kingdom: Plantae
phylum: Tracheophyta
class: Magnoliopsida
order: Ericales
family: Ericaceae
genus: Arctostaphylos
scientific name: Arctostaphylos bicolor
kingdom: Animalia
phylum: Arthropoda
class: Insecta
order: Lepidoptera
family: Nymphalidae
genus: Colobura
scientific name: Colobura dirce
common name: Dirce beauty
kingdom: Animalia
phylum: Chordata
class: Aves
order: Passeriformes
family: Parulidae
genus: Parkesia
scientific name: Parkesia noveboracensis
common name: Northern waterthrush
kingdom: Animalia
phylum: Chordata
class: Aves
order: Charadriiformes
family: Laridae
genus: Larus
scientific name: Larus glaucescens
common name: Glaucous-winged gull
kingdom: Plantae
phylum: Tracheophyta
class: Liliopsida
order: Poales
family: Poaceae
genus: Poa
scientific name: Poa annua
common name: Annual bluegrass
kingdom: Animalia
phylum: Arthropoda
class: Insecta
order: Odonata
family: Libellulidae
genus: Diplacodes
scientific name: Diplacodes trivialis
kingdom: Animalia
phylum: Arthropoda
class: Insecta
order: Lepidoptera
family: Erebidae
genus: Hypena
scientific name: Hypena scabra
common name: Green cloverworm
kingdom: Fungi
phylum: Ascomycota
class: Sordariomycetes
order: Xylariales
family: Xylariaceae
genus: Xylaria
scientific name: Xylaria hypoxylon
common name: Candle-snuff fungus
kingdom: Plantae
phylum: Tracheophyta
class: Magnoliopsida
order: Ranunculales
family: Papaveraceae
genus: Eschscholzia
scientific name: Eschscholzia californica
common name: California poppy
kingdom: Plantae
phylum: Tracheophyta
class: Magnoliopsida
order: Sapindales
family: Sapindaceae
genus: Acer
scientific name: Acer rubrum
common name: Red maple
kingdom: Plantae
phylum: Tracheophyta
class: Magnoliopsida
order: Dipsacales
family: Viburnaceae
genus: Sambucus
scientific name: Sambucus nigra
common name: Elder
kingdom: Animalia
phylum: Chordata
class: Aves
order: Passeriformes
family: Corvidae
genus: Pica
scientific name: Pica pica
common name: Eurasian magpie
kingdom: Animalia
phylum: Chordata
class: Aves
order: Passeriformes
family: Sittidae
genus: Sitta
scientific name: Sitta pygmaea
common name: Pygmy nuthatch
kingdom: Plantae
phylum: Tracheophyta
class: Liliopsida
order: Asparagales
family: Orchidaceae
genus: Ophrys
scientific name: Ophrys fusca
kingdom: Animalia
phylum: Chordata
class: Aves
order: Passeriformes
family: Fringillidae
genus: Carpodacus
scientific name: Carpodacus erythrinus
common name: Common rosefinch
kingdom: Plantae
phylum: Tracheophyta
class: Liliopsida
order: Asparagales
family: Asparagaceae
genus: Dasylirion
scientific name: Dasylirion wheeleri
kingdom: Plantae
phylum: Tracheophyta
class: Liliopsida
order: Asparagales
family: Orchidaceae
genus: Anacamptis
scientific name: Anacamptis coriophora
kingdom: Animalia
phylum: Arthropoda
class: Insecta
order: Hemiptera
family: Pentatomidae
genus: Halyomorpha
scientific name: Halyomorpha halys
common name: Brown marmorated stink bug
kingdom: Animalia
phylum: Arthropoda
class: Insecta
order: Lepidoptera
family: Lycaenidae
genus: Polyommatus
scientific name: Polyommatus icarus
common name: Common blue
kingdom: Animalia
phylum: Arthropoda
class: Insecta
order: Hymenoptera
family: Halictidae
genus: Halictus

::::

* **Written instruction**
Reproduce all the items above, changing every "scientific name" to "species" and keeping everything else the same.

* **The answer**
kingdom: Plantae
phylum: Tracheophyta
class: Magnoliopsida
order: Ericales
family: Ericaceae
genus: Arctostaphylos
species: Arctostaphylos bicolor
kingdom: Animalia
phylum: Arthropoda
class: Insecta
order: Lepidoptera
family: Nymphalidae
genus: Colobura
species: Colobura dirce
common name: Dirce beauty
kingdom: Animalia
phylum: Chordata
class: Aves
order: Passeriformes
family: Parulidae
genus: Parkesia
species: Parkesia noveboracensis
common name: Northern waterthrush
kingdom: Animalia
phylum: Chordata
class: Aves
order: Charadriiformes
family: Laridae
genus: Larus
species: Larus glaucescens
common name: Glaucous-winged gull
kingdom: Plantae
phylum: Tracheophyta
class: Liliopsida
order: Poales
family: Poaceae
genus: Poa
species: Poa annua
common name: Annual bluegrass
kingdom: Animalia
phylum: Arthropoda
class: Insecta
order: Odonata
family: Libellulidae
genus: Diplacodes
species: Diplacodes trivialis
kingdom: Animalia
phylum: Arthropoda
class: Insecta
order: Lepidoptera
family: Erebidae
genus: Hypena
species: Hypena scabra
common name: Green cloverworm
kingdom: Fungi
phylum: Ascomycota
class: Sordariomycetes
order: Xylariales
family: Xylariaceae
genus: Xylaria
species: Xylaria hypoxylon
common name: Candle-snuff fungus
kingdom: Plantae
phylum: Tracheophyta
class: Magnoliopsida
order: Ranunculales
family: Papaveraceae
genus: Eschscholzia
species: Eschscholzia californica
common name: California poppy
kingdom: Plantae
phylum: Tracheophyta
class: Magnoliopsida
order: Sapindales
family: Sapindaceae
genus: Acer
species: Acer rubrum
common name: Red maple
kingdom: Plantae
phylum: Tracheophyta
class: Magnoliopsida
order: Dipsacales
family: Viburnaceae
genus: Sambucus
species: Sambucus nigra
common name: Elder
kingdom: Animalia
phylum: Chordata
class: Aves
order: Passeriformes
family: Corvidae
genus: Pica
species: Pica pica
common name: Eurasian magpie
kingdom: Animalia
phylum: Chordata
class: Aves
order: Passeriformes
family: Sittidae
genus: Sitta
species: Sitta pygmaea
common name: Pygmy nuthatch
kingdom: Plantae
phylum: Tracheophyta
class: Liliopsida
order: Asparagales
family: Orchidaceae
genus: Ophrys
species: Ophrys fusca
kingdom: Animalia
phylum: Chordata
class: Aves
order: Passeriformes
family: Fringillidae
genus: Carpodacus
species: Carpodacus erythrinus
common name: Common rosefinch
kingdom: Plantae
phylum: Tracheophyta
class: Liliopsida
order: Asparagales
family: Asparagaceae
genus: Dasylirion
species: Dasylirion wheeleri
kingdom: Plantae
phylum: Tracheophyta
class: Liliopsida
order: Asparagales
family: Orchidaceae
genus: Anacamptis
species: Anacamptis coriophora
kingdom: Animalia
phylum: Arthropoda
class: Insecta
order: Hemiptera
family: Pentatomidae
genus: Halyomorpha
species: Halyomorpha halys
common name: Brown marmorated stink bug
kingdom: Animalia
phylum: Arthropoda
class: Insecta
order: Lepidoptera
family: Lycaenidae
genus: Polyommatus
species: Polyommatus icarus
common name: Common blue
kingdom: Animalia
phylum: Arthropoda
class: Insecta
order: Hymenoptera
family: Halictidae
genus: Halictus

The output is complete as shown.